La forme, c’est le fond qui remonte à la surface, d’après Victor Hugo. Il s’agit ici de déterminer les modalités concrètes d’indemnisation du titulaire en cas de résiliation pour ordre de service tardif.
Les requérants ont demandé la résiliation du marché pour ordre de service tardif, ainsi qu’une indemnisation. L’acheteur avance qu’un mémoire en réclamation devait être transmis pour obtenir cette indemnisation.
Dans un premier temps, les stipulations de l’article 46.2.1 du CCAG-Travaux prévoient un ordre de service de démarrage des travaux dans un délai de six mois suivant la notification du contrat, en cas d’absence de délai fixé dans le contrat.
En cas d’ordre de service tardif, cet article permet au titulaire de demander la résiliation, par écrit.
Lorsque la résiliation est demandée par le titulaire en application du présent article, elle ne peut lui être refusée.
En l’espèce l’acte d’engagement du 31 décembre 2013 a été suivi d’un ordre de service émis le 21 juillet 2014. Les juges ont donc bien donné droit aux requérants en requalifiant cette résiliation pour ordre de service tardif et non pas aux torts du titulaire comme motivé initialement par l’acheteur.
Lorsque le contrat est résilié pour ordre de service tardif, l’article du CCAG-Travaux précité prévoit une indemnisation des frais et investissements éventuellement engagés pour le marché et nécessaires à son exécution. Le titulaire doit, à cet effet, présenter une demande écrite, dûment justifiée, dans le délai de deux mois, à compter de la notification de la décision de résiliation.
Les requérants ont bien respecté ces modalités, néanmoins l’acheteur avance qu’un mémoire en réclamation aurait dû être transmis, conformément aux dispositions de l’article 50 dudit CCAG.
L’intérêt de cet arrêt est de savoir si les conditions de l’article 46.2.1 sont suffisantes pour obtenir l’indemnisation en cas de résiliation pour ordre de service tardif ou si l’article 50, relatif aux différends entre le titulaire et le représentant du pouvoir adjudicateur, s’applique.
Pour rappel, ce dernier prévoit :
- La rédaction d’un mémoire en réclamation (exposant les motifs de son différend, et indiquant, le cas échéant, les montants de ses réclamations et fournissant les justifications nécessaires correspondant à ces montants)[1].
- La transmission du mémoire au représentant du pouvoir adjudicateur et une copie au maître d’œuvre.
Les Juges du Conseil d’État viennent donner tort aux juges de l’appel sur ce point.
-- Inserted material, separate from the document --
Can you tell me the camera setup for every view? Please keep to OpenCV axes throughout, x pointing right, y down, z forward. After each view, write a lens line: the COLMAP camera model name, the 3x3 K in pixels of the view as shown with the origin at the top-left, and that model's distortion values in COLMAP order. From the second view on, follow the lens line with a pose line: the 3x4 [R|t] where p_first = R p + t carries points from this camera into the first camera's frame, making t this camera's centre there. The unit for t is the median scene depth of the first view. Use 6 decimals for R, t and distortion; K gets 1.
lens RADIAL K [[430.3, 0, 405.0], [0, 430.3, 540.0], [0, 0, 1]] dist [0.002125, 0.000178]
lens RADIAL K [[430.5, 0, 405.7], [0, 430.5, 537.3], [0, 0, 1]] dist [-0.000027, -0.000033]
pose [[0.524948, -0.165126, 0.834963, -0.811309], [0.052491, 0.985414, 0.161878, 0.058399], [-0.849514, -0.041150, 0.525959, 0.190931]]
En effet selon eux aucune stipulation de l’article 46.2.1 ne dispense expressément de l’application de l’article 50.
Ils énoncent clairement qu’un mémoire en réclamation doit être transmis au pouvoir adjudicateur et au maître d’œuvre avant saisine du Juge, la simple demande écrite ne suffit pas pour être indemnisé en cas de résiliation pour ordre de service tardif.
Conseil d’État, 7ème – 2ème chambres réunies, 29 décembre 2022, 458678
[1] Voir en ce sens notre article La production d’un mémoire en réclamation par référence à un ancien courrier est-elle possible?